Bearbeiter: Barbara Tuma

RL 2006/112/EG: Art 90, Art 183

RL 2008/9/EG : Art 27

Im Rahmen der beiden Ausgangsfälle – verspätete Erstattung eines Vorsteuerüberhangs und nachträgliche Minderung des Entgelts wegen Uneinbringlichkeit von Kaufpreisforderungen – richtet der VwGH an den EuGH einige Vorlagefragen im Zusammenhang damit, dass im österreichischen Recht grds keine gesetzlichen Regelungen bestehen, die dem Steuerpflichtigen für die verspätete Erstattung von Umsatzsteuerforderungen Verzugszinsen einräumen.
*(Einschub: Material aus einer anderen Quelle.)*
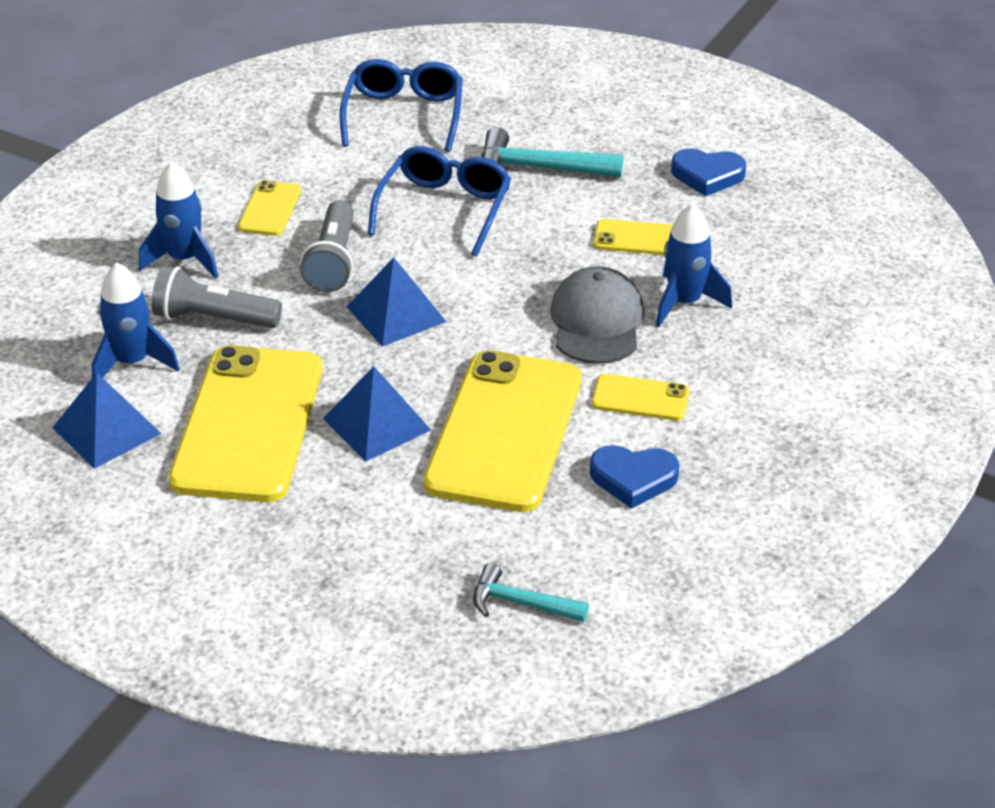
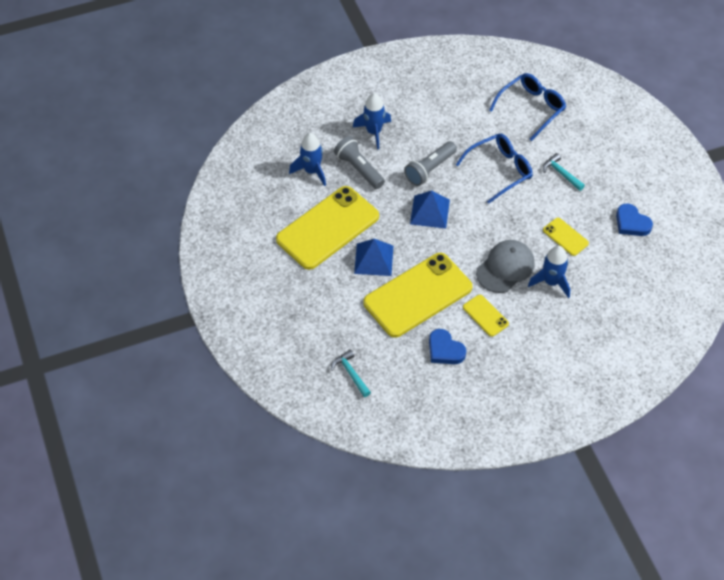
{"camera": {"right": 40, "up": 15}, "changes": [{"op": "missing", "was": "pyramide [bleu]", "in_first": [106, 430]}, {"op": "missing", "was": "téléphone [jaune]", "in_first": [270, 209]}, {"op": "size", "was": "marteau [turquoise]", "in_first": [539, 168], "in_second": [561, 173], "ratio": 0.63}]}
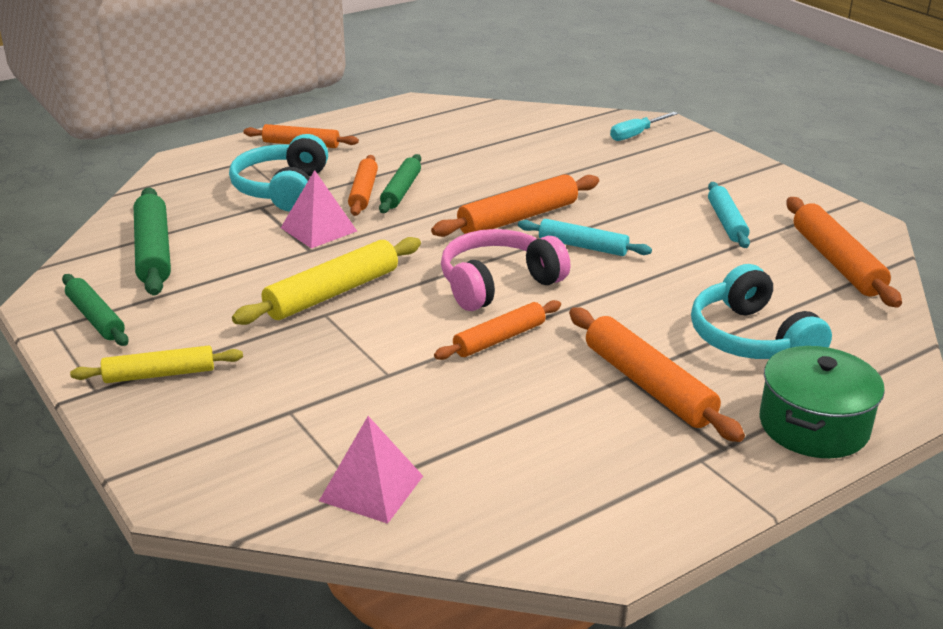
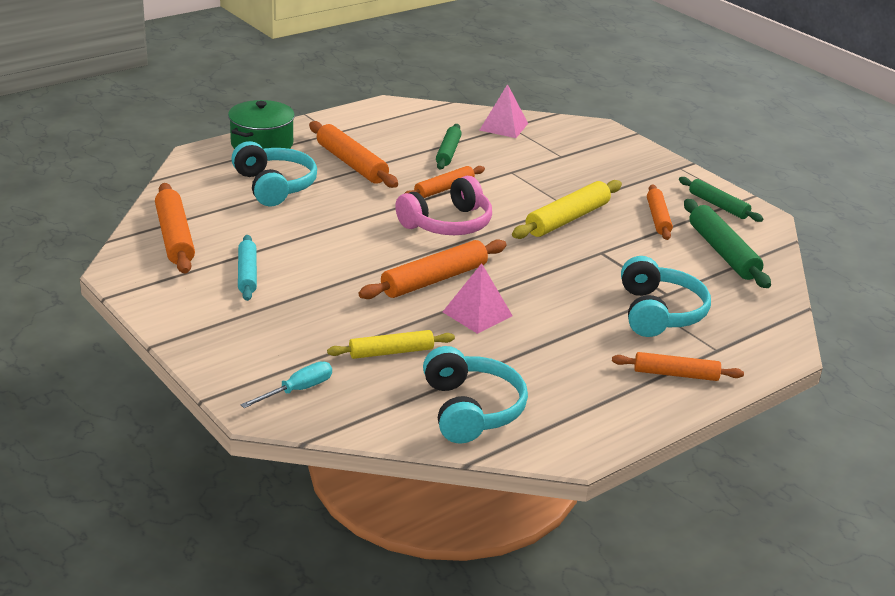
{"camera": {"right": 175, "up": 0}, "changes": [{"op": "relocated", "was": "rouleau à pâtisserie [jaune]", "in_first": [159, 374], "in_second": [391, 352]}, {"op": "relocated", "was": "pyramide [rose]", "in_first": [318, 229], "in_second": [477, 314]}, {"op": "relocated", "was": "rouleau à pâtisserie [orange]", "in_first": [363, 192], "in_second": [658, 218]}, {"op": "relocated", "was": "rouleau à pâtisserie [vert]", "in_first": [401, 191], "in_second": [448, 152]}, {"op": "missing", "was": "rouleau à pâtisserie [turquoise]", "in_first": [582, 246]}, {"op": "appeared", "now": "casque audio [turquoise]", "in_second": [471, 410]}]}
Für den VwGH stellt sich zunächst va die Frage, ob das Unionsrecht (insb Art 183 der RL 2006/112/EG [MwStSystRL]) eine unmittelbar anwendbare Regelung enthält, auf die sich der Steuerpflichtige vor dem Finanzamt und vor den Gerichten berufen kann, um Verzugszinsen wegen der verspäteten Auszahlung von Vorsteuerüberhängen zugesprochen zu erhalten.

Sollte der EuGH zum Ergebnis kommen, dass sich aus dem Unionsrecht ein unmittelbarer Anspruch auf Verzugszinsen ergibt, stellt sich für den VwGH weiters die Frage, ab welchem Zeitpunkt die Zinsen zu berechnen sind (zweite Vorlagefrage).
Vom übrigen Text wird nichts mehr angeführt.